A challenge to the candidacy of a man running for St. Tammany Parish assessor fizzled before it started Monday when the lawyer who filed the challenge moved to dismiss it before court arguments on it began.
Mandeville lawyer Matthew Monson — no stranger to candidate challenges —filed the challenge against Frank B. “Chip” Bankston, who is running to unseat one-term incumbent Louis Fitzmorris.
Monson said Bankston hadn’t lived in St. Tammany for the required two years. To support his claim, he provided a series of printouts from the Louisiana State Bar Association on which Bankston provided various addresses in Colorado, Louisiana and Mississippi, labeling them at various times as work and home addresses.
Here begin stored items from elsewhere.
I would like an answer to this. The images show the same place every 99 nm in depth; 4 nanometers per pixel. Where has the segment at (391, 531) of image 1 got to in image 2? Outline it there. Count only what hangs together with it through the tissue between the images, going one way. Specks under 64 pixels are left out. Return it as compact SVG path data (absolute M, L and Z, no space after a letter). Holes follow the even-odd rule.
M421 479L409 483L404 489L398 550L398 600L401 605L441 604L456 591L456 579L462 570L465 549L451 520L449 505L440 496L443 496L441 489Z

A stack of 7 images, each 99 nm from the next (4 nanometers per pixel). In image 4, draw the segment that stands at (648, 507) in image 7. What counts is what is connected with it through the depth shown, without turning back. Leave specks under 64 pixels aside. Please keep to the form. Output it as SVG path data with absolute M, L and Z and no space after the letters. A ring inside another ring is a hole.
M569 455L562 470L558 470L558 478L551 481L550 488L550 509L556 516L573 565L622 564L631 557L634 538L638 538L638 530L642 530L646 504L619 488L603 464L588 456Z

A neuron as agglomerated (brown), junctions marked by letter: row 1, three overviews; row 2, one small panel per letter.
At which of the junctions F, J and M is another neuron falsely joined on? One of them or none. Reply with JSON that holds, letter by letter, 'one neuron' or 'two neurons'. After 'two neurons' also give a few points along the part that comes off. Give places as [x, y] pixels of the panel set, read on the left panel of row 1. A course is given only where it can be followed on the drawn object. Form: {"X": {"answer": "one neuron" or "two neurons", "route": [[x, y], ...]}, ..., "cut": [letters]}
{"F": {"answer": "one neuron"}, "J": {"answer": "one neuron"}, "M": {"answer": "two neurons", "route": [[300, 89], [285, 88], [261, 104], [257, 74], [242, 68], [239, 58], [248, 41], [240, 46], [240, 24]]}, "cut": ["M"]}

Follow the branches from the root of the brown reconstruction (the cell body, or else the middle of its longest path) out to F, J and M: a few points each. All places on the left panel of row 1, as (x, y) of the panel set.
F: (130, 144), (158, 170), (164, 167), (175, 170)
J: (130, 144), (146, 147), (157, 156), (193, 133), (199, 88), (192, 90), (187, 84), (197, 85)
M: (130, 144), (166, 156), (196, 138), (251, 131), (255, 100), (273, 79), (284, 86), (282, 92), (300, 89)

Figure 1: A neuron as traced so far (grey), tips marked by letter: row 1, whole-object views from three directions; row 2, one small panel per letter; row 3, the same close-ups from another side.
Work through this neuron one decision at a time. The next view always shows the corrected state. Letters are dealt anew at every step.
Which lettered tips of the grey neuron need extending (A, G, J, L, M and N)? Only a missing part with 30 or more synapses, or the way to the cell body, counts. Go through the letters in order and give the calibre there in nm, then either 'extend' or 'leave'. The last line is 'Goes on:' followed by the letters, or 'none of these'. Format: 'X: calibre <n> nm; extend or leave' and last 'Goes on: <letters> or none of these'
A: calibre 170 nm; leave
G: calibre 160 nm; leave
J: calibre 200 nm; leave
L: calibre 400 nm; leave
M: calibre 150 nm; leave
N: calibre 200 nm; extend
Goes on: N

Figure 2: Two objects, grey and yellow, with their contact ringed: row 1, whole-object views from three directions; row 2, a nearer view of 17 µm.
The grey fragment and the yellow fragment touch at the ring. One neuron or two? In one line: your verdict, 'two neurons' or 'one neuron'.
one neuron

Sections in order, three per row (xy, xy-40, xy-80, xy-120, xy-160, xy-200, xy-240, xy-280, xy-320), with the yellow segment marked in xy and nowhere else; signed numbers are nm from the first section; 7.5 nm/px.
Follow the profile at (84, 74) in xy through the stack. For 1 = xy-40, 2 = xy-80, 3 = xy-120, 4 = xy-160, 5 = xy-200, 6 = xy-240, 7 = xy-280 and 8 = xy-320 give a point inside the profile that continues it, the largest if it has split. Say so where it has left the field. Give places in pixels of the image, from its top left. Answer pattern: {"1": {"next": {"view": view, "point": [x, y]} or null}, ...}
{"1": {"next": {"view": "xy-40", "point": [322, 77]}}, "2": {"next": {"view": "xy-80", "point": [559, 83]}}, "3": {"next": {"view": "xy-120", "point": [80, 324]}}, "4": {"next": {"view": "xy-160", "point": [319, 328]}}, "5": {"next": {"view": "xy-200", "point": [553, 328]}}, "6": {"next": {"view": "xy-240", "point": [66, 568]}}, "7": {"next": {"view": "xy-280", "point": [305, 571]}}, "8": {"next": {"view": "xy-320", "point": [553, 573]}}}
The challenge was set to be heard in 22nd Judicial District Court Judge William Knight’s court, but Monson and Bankston were given 30 minutes to huddle before the hearing in order to check documents to see if the hearing could be expedited.
When they went back before the judge, Monson asked Knight to dismiss the challenge. Afterward, he said that even though he wasn’t convinced Bankston had lived in the state for the required two years, he felt Bankston could meet the legal requirement to fend off a challenge.
Monson said he reached out to Bankston before he filed the challenge but that Bankston never responded.
Bankston is the lone challenger to Fitzmorris for the assessor’s job, and a Fitzmorris staffer kept a close eye on Monday’s hearing.
Later, Fitzmorris issued a statement saying that Monson had proved that Bankston was not a lifelong resident of St. Tammany. He also accused Bankston of being allied with former assessor Patricia Schwarz Core, who is under federal investigation.